Extract to read section start

After diving into the futuristic world of Neuromancer, it is only natural to wonder what direction technology will take our generation. Most technology we hear about in daily conversation revolves around viral YouTube videos, the upcoming release of the newest iPhone, or the updated version of the Kindle. These electronic devices are extremely practical and convenient, and though they might have some fancy features, they are designed to be functional. Yet, wouldn’t itbe a waste if all of these innovations weren’t put to use for “gadgets” or “toys”, the same type of inventions that you would see on Star Trek?

The H+ magazine, issued seasonally, informs subscribers about the latest fun advances in technology. In the opening issue, the editor, RU Sirius, speaks about transhumanism, the possibilities of body enhancements, artificial intelligence, and “singularity”.  Though all of the articles are incredibly interesting with ideas both far-fetched and feasible, the article “Skin Phone”really caught my eye. It speaks of a “phone that would be implanted under the skin, with microscopic spheres that would act as the touch-screen buttons.” (Scott, 7) The phone does not need a battery, and instead uses energy from your blood supply. Conveniently located on the top of your forearm, the phone can disappear, then reappear and answer calls with the same button.

Extract to read section end
Information provided section start

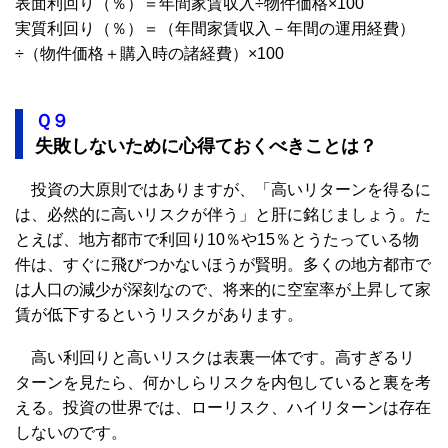
表面利回り（％）＝年間家賃収入÷物件価格×100
実質利回り（％）＝（年間家賃収入－年間の運用経費）
÷（物件価格＋購入時の諸経費）×100
Ｑ９
失敗しないために心得ておくべきことは？
投資の大原則ではありますが、「高いリターンを得るに
は、必然的に高いリスクが伴う」と肝に銘じましょう。た
とえば、地方都市で利回り10％や15％とうたっている物
件は、すぐに飛びつかないほうが賢明。多くの地方都市で
は人口の減少が深刻なので、将来的に空室率が上昇して家
賃が低下するというリスクがあります。
高い利回りと高いリスクは表裏一体です。高すぎるリ
ターンを見たら、何かしらリスクを内包していると裏を考
える。投資の世界では、ローリスク、ハイリターンは存在
しないのです。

Information provided section end

# [What is being asked]
Retype the entire text about future technology and the H+ magazine, word for word. Rely only on the text about future technology and the H+ magazine.

# [Result of this exercise]
After diving into the futuristic world of Neuromancer, it is only natural to wonder what direction technology will take our generation. Most technology we hear about in daily conversation revolves around viral YouTube videos, the upcoming release of the newest iPhone, or the updated version of the Kindle. These electronic devices are extremely practical and convenient, and though they might have some fancy features, they are designed to be functional. Yet, wouldn’t itbe a waste if all of these innovations weren’t put to use for “gadgets” or “toys”, the same type of inventions that you would see on Star Trek?

The H+ magazine, issued seasonally, informs subscribers about the latest fun advances in technology. In the opening issue, the editor, RU Sirius, speaks about transhumanism, the possibilities of body enhancements, artificial intelligence, and “singularity”.  Though all of the articles are incredibly interesting with ideas both far-fetched and feasible, the article “Skin Phone”really caught my eye. It speaks of a “phone that would be implanted under the skin, with microscopic spheres that would act as the touch-screen buttons.” (Scott, 7) The phone does not need a battery, and instead uses energy from your blood supply. Conveniently located on the top of your forearm, the phone can disappear, then reappear and answer calls with the same button.